- Born: 23 July 2008 (age 18)

Gymnastics career
- Discipline: Rhythmic gymnastics
- Country represented: United States (2022-present)
- Club: North Shore Rhythmic Gymnastics Center
- Head coach: Kamelia Dunavska
- Assistant coach: Margarita Mamzina
- Medal record
Representing United States
Rhythmic gymnastics
| Event | 1st | 2nd | 3rd |
| FIG World Cup | 0 | 1 | 1 |
| Total | 0 | 1 | 1 |
Pan American Gymnastics Championships
| Silver medal – second place | 2026 Rio de Janeiro | Group All-Around |
| Silver medal – second place | 2026 Rio de Janeiro | 5 Balls |
Junior Pan American Championships
| Silver medal – second place | 2023 Guadalajara | Group All-Around |
| Silver medal – second place | 2023 Guadalajara | 5 Balls |
| Bronze medal – third place | 2022 Rio de Janeiro | Group All-Around |
| Bronze medal – third place | 2022 Rio de Janeiro | 5 Ropes |
| Bronze medal – third place | 2022 Rio de Janeiro | 5 Balls |
| Bronze medal – third place | 2023 Guadalajara | 5 Ropes |

= Kristina Lee =

American rhythmic gymnast

Kristina Lee (born 23 July 2008) is an American rhythmic gymnast.
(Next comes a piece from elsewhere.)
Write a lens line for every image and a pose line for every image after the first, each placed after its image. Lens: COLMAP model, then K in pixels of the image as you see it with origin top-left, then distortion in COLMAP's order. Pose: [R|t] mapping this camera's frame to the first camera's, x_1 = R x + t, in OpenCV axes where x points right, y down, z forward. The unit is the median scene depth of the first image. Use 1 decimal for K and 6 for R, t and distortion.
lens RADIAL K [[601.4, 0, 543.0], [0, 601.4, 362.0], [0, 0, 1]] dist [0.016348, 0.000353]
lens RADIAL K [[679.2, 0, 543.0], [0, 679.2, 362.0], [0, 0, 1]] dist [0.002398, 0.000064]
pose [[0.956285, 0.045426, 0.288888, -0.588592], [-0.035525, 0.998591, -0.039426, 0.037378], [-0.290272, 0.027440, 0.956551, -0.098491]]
She represents the United States in international competitions as a member of the national group.

== Career ==

=== Junior ===
In 2022 Lee integrated into the national junior group, she subsequently competed in the Pan American Championships where she won three bronze medals in the All-Around and in the two event finals along Kalina Trayanov, Annabella Hantov, Isabelle Novoseltsky and Goda Balsys.
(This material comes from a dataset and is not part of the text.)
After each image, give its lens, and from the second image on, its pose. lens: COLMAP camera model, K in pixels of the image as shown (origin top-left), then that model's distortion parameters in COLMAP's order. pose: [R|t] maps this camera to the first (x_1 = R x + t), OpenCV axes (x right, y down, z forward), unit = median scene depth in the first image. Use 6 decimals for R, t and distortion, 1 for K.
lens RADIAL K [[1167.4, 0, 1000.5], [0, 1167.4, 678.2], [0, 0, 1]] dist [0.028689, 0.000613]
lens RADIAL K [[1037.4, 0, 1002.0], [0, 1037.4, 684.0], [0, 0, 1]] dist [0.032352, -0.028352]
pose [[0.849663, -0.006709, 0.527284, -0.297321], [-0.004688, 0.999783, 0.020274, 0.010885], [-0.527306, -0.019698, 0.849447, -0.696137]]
In 2023 she made her seasonal debut at the Gymnastik International in Schmiden, taking 5th place with 5 balls. In April she took part in the Sofia International Tournament being 11th overall. At the Portimão International Tournament they won bronze with 5 ropes and silver in the All-Around and with 5 balls. In June she competed at the Pan American Championships in Guadalajara (along Annabella Hantov, Goda Balsys, Greta Pavilonyte and Alaini Spata) winning bronze with 5 ropes and silver in the All-Around and with 5 balls. At the 2nd Junior World Championships in Sofia the group took 22nd place in the All-Around, 23rd with 5 ropes, 20th with 5 balls and 11th in teams.

=== Senior ===
She became age eligible for senior competitions in 2024, after the members of the previous group retired, she was called up to form the new senior group under the orders of Kamelia Dunavska and Margarita Mamzina.

The new group made its debut at the Friendship Cup in Alkmaar, winning gold overall. At the World Cup in Sofia they finished 10th overall, 12th with 3 balls & 2 hoops and 8th with ribbons. In Baku they were 11th in the All-Around, 13th with 5 ribbons and 9th in the mixed event. At the Portimão World Challenge Cup they were 5th overall, winning bronze with 5 ribbons and silver with 3 balls & 2 hoops.

She was confirmed into the group in 2026, first competing at the Miss Valentine Grand Prix in Tartu where, as a member of USA Group A along Greta Pavilonyte, Kalina Trayanov, Natalia Ye-Granda, Goda Balsys and Aurora Sullivan, she was 4th overall and won silver with 3 hoops & 4 clubs. In March she took part in the World Cup in Sofia, being 14th in the All-Around, 8th with 5 balls and 20th with 3 hoops & 4 clubs. In Tashkent team USA was 9th in the All-Around and 6th in the mixed apparatus' final. A month later she participated in the stage in Portimão, being 7th in the All-Around, 8th with 5 balls and 4th with 3 hoops & 4 clubs. In June she was selected for the Pan American Championships in Rio de Janeiro, winning silver in the All-Around.